Salzburger Festspiele 1973: so schön und so problemlos wie ehedem

Von Manfred Sack

Es ist alles beim alten, und was neu ist, zeigt hier schon im Augenblick der Geburt Spuren von Staub und Patina, je nachdem. Das ist mit der Stadt so, die einen gefangennimmt wie eh und je und die einem ebenso stetig ihre Hilflosigkeit demonstriert, mit den Großstadtproblemen, die sie sich als Kleinstadt auflädt, ins reine zu kommen. Kaum hatte sie ihr Zentrum zur Domäne für Fußgänger gemacht, verfiel sie auf komische Ideen: Erstens engagierte sie ein paar Dutzend weibliche Polizisten, steckte sie in scheußliche Kostüme, die den Anschein erwecken, als handele es sich um Eisverkäuferinnen von der Post, und ließ sie Jagd machen auf Parksünder; zweitens bekam die Stadt Angst vor den von Autos entleerten und nun leer scheinenden Plätzen und ließ ihren Gartenbaudirektor etwas dagegen erfinden. Und zwar stellte er riesige Blumentöpfe in die Gegend, nicht ahnend, daß er die wunderschönen Plätze auf sehr alberne Art verschandelte.

Aber das ist mit der teuren Insel, die Salzburg sich jedes Jahr aufs neue für seine Sommerfestspiele herrichtet, nicht anders. Alles, was den Geruch von Unberechenbarkeit, von Abenteuer vermuten läßt, wird ferngehalten. "Wozzeck" unterläuft diesem Unternehmen so bald nicht wieder und so ein starrköpfiger Regisseur wie Claus Peymann auch nicht, der voriges Jahr Thomas Bernhards Stück "Der Ignorant und der Wahnsinnige" am Verbot der Feuerwehr, für einen Augenblick auch das Notlicht zu löschen, scheitern ließ. Nach einer zeitgenössischen Oper für die nächsten Jahre gefragt, hatte der Festspielpräsident Josef Kaut gleich die Bedingung mitgeliefert: "wenn es gelingt, eine zu gewinnen, die sich in den Rahmen der Festspiele so einfügt wie etwa Henzes ‚Bassariden‘ ".

Ein hölzerner Leichnam

Schon wundert es niemanden, daß diesmal das jüngste Schauspiel dreihundert Jahre alt ist. Schon schockiert keinen die Operation am "Jedermann", der, nachdem ihn Leopold Lindtberg voriges Jahr von der Regiemutter Max Reinhardt geschickt und ohne Blutverlust abgenabelt hatte, nun schleunigst wieder angenabelt wurde. Und deshalb muß man davon sprechen. Es ist ein Salzburger Symptom, selbst wenn der diesjährige Regisseur, Ernst Haeusserman, einen Beweggrund dafür nennen kann, nämlich Reinhardts hundertsten Geburtstag, dessentwegen er sich ganz eng an das alte Regiekonzept von 1920 gehalten habe.

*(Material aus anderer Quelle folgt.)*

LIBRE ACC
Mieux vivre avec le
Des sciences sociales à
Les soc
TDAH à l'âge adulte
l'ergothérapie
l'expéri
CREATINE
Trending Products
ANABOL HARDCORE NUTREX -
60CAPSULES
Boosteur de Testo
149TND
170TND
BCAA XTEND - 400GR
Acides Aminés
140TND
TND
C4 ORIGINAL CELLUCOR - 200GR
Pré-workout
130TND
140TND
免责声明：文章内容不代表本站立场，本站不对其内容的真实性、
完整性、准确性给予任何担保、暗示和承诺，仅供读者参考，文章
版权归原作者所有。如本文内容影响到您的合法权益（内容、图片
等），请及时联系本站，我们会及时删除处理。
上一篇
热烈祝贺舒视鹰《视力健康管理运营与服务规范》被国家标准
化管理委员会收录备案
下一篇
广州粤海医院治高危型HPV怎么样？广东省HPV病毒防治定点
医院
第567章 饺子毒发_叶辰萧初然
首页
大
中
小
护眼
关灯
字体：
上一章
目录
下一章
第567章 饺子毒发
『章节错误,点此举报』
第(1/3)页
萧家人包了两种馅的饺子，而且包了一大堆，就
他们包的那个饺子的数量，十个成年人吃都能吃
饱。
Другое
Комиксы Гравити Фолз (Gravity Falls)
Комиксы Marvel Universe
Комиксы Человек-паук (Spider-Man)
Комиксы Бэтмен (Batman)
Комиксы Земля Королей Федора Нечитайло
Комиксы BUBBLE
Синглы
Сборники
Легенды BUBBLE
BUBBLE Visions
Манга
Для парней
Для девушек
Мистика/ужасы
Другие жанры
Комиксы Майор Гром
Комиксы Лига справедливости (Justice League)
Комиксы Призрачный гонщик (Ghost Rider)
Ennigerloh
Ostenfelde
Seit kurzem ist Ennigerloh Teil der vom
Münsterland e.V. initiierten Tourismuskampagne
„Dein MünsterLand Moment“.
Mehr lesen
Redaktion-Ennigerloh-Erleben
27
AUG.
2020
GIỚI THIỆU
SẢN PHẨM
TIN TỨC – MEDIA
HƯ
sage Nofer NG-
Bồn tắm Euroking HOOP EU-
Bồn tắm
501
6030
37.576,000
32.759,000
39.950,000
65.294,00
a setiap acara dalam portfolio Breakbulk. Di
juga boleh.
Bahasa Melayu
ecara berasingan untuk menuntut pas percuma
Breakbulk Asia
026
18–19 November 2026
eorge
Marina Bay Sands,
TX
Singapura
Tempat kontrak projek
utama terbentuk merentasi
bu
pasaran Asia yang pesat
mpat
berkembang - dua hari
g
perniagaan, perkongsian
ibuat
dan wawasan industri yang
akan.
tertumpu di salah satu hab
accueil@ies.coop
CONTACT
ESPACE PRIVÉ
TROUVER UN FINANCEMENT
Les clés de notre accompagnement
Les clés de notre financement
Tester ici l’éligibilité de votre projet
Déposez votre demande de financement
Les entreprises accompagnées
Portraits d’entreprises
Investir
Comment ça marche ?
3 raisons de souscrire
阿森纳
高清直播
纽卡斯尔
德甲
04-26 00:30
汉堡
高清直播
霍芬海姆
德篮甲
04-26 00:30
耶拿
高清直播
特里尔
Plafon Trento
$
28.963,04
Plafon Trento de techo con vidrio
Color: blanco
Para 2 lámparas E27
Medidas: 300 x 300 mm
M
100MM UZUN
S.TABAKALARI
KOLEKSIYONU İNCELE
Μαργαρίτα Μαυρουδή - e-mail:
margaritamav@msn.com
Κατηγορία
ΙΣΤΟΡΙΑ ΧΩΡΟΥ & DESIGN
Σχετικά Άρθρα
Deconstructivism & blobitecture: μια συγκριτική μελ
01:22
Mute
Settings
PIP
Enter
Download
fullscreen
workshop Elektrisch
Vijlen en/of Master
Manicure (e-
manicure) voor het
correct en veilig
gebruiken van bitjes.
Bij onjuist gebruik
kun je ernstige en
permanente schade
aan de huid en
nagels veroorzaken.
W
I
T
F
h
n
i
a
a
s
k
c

So gelang es ihm bloßzulegen, daß "Jedermann", das von Hugo von Hofmannsthal damals für Salzburg erneuerte Mysterienspiel "vom Sterben des reichen Mannes", gar nicht so unsterblich ist, wie es die alljährliche Aufmöbelung vermuten lassen könnte. "Jedermann" ist ein Leichnam, hölzern, nun auch mit Spuren von Kitsch versehen wie von einem Herrgottschnitzer. Es scheint, als gebe es nur noch zwei Möglichkeiten, ihn weiterhin zu präsentieren: das Stück entweder von Laien darstellen und aufsagen zu lassen, oder es wirklich wie ein Schauspiel spielen zu lassen, nicht aber ein Mittelding zu probieren, nämlich Schauspieler deklamieren und den Verdacht entstehen zu lassen, als müßten sie sich an der mittelaltertümelnden Sprache Splitter einreißen. Was hilft’s, wenn am abendmahlslangen Tisch lauter großartige Schauspieler sitzen; sie sprechen Verse, nicht Sätze, und gestikulieren, als hätten sie allesamt die Schablonen der Schauspielschule noch nicht abstreifen dürfen.